*** Dataset extract ***
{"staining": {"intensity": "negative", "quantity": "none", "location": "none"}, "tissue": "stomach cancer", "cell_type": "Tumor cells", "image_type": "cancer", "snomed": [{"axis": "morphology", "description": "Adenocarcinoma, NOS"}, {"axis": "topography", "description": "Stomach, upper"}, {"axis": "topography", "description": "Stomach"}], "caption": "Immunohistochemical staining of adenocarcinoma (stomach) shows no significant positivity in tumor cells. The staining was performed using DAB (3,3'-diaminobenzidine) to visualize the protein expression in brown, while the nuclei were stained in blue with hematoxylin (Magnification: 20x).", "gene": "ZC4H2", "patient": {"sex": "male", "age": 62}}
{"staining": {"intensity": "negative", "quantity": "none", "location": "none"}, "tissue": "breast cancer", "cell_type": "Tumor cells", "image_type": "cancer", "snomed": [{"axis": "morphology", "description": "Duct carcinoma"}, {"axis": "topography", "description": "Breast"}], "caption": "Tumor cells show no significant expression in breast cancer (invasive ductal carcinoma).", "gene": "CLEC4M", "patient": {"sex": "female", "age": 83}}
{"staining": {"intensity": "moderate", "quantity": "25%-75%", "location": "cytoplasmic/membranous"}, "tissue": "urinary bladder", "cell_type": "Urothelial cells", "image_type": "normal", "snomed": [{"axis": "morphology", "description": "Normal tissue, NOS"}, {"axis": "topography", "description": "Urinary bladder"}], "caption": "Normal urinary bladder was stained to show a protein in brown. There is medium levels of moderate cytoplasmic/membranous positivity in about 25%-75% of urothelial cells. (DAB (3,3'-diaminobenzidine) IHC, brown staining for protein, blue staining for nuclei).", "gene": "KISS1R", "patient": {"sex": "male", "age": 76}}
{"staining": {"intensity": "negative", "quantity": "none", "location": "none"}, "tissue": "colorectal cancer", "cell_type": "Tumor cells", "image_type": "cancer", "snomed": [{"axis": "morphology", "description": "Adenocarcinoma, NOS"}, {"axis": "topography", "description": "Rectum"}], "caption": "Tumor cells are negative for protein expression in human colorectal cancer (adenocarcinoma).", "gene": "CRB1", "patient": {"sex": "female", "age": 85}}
***
### [Exercise goal]
Every line above should be written out again exactly as it stands.

### [Solution to the problem]
{"staining": {"intensity": "negative", "quantity": "none", "location": "none"}, "tissue": "stomach cancer", "cell_type": "Tumor cells", "image_type": "cancer", "snomed": [{"axis": "morphology", "description": "Adenocarcinoma, NOS"}, {"axis": "topography", "description": "Stomach, upper"}, {"axis": "topography", "description": "Stomach"}], "caption": "Immunohistochemical staining of adenocarcinoma (stomach) shows no significant positivity in tumor cells. The staining was performed using DAB (3,3'-diaminobenzidine) to visualize the protein expression in brown, while the nuclei were stained in blue with hematoxylin (Magnification: 20x).", "gene": "ZC4H2", "patient": {"sex": "male", "age": 62}}
{"staining": {"intensity": "negative", "quantity": "none", "location": "none"}, "tissue": "breast cancer", "cell_type": "Tumor cells", "image_type": "cancer", "snomed": [{"axis": "morphology", "description": "Duct carcinoma"}, {"axis": "topography", "description": "Breast"}], "caption": "Tumor cells show no significant expression in breast cancer (invasive ductal carcinoma).", "gene": "CLEC4M", "patient": {"sex": "female", "age": 83}}
{"staining": {"intensity": "moderate", "quantity": "25%-75%", "location": "cytoplasmic/membranous"}, "tissue": "urinary bladder", "cell_type": "Urothelial cells", "image_type": "normal", "snomed": [{"axis": "morphology", "description": "Normal tissue, NOS"}, {"axis": "topography", "description": "Urinary bladder"}], "caption": "Normal urinary bladder was stained to show a protein in brown. There is medium levels of moderate cytoplasmic/membranous positivity in about 25%-75% of urothelial cells. (DAB (3,3'-diaminobenzidine) IHC, brown staining for protein, blue staining for nuclei).", "gene": "KISS1R", "patient": {"sex": "male", "age": 76}}
{"staining": {"intensity": "negative", "quantity": "none", "location": "none"}, "tissue": "colorectal cancer", "cell_type": "Tumor cells", "image_type": "cancer", "snomed": [{"axis": "morphology", "description": "Adenocarcinoma, NOS"}, {"axis": "topography", "description": "Rectum"}], "caption": "Tumor cells are negative for protein expression in human colorectal cancer (adenocarcinoma).", "gene": "CRB1", "patient": {"sex": "female", "age": 85}}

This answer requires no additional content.